Ericsson chose the opposite option, going as early as possible in the restart zone at the start of Turn 3 (and catching Newgarden off guard)

“I knew my only chance to win this thing was to get the jump, be in the lead in Turn 1 and 2, and hope someone wrecks in Turn 1 to go yellow again,” Ericsson said.

It didn’t happen, which left the Swede wrestling with many questions and thoughts since painfully revisiting a race replay Wednesday (normally he watches Mondays but “I couldn’t do it the day after; I needed a few days.”).

Ericsson said he actually would have felt better about losing on the final restart if IndyCar had thrown the final red a lap earlier and allowed for a two-lap shootout “because then I would have had a chance to win the race. But it would have felt better for me to lose it. At least then, we’re doing our normal procedure. Now it feels like we went away from the procedure we’ve always done forever for the sake of entertainment instead of the sporting side of it.”

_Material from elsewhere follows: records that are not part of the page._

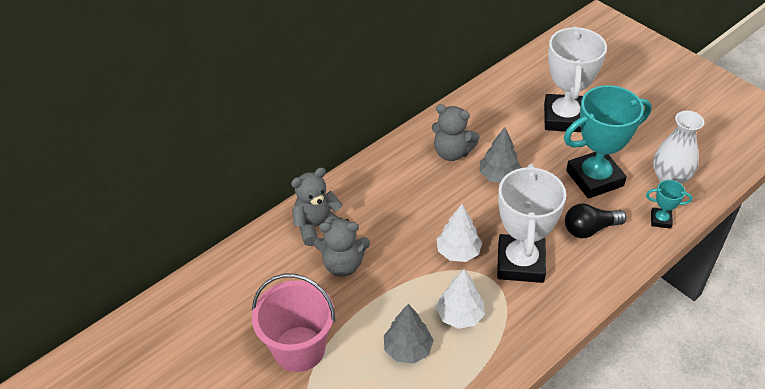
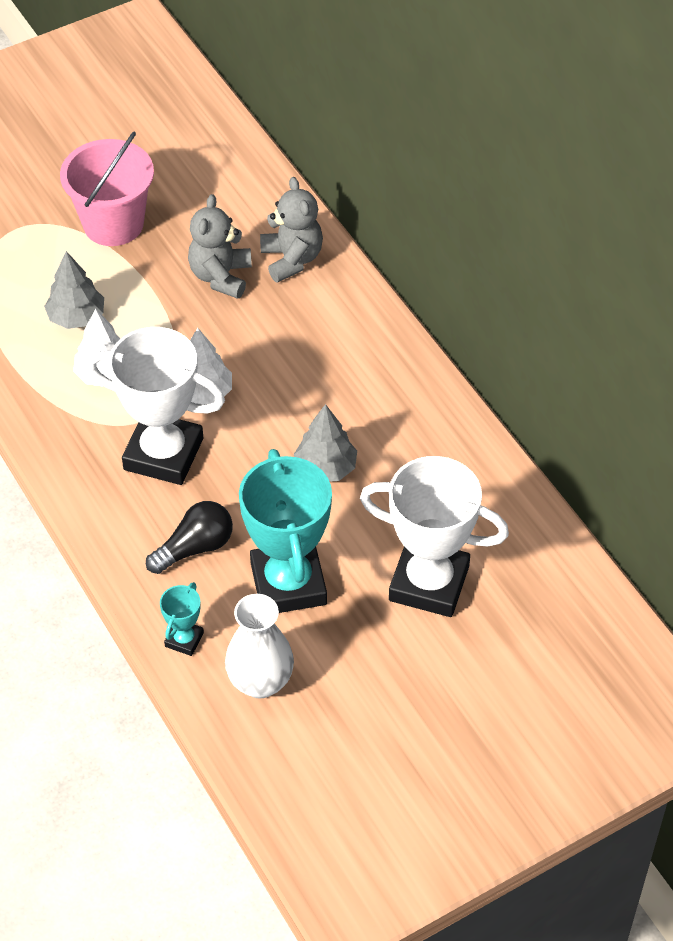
camera: 100 degrees right, 5 degrees up
grey teddy bear [432,104,480,161] -> none
black light bulb [565,203,627,238] -> black light bulb turned 60 degrees clockwise [146,501,233,574]

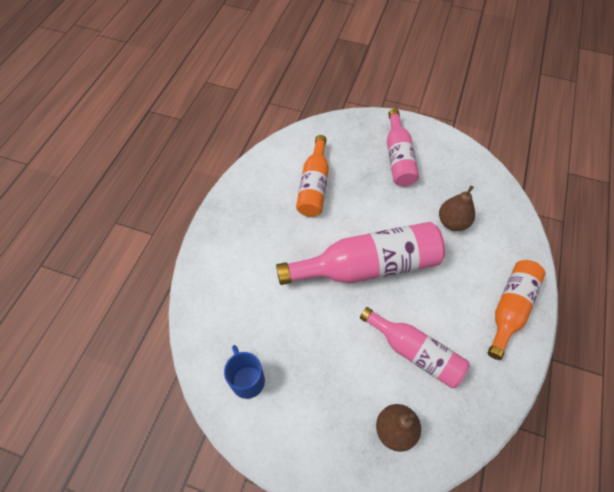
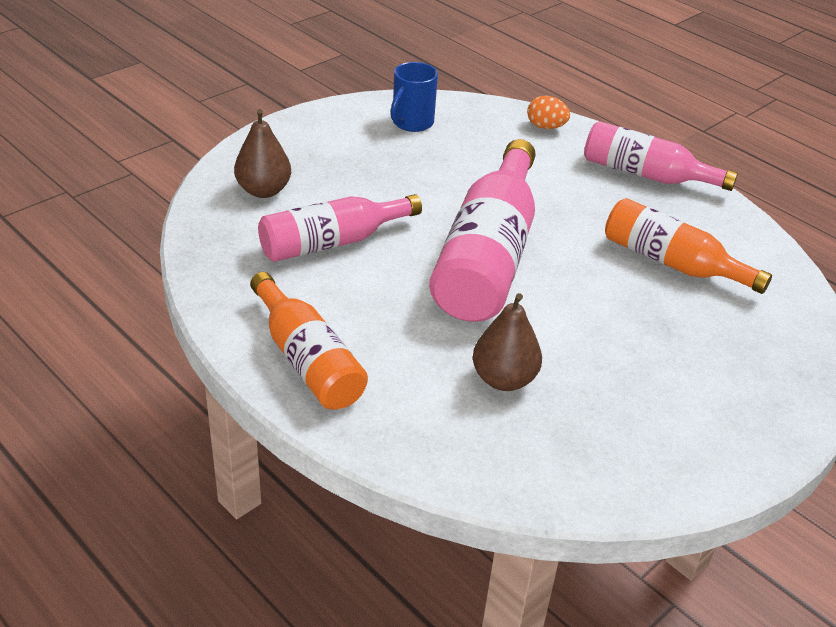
camera: 115 degrees right, 20 degrees down
blue mug [224,345,265,399] -> blue mug turned 120 degrees clockwise [391,62,438,132]
pink bottle [387,109,419,187] -> pink bottle moved to [584,121,738,191]
none -> orange egg [527,96,570,129]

He likes the concept of announcing a cutoff lap at which the red flag no longer can be used (“then it’s super clear, and we would not have this discussion at all because we all know this is what’s going to happen.”), but his primary ask is that the issue gets addressed at least before the 108th Indy 500.

Even without an announced policy, he expects that IndyCar will throw a red flag if there’s a yellow with three laps to go for every race over the rest of the 2023 season.

“Because that’s what we did in Indy, and I hope we’re not going to change that in Detroit, Iowa or something else, because then I’d question are we doing the red flag for the show or for the sport,” he said. “What are we doing it for really? Now we’ve set a standard that this is the way we do things, then I expect it for every race from now on.”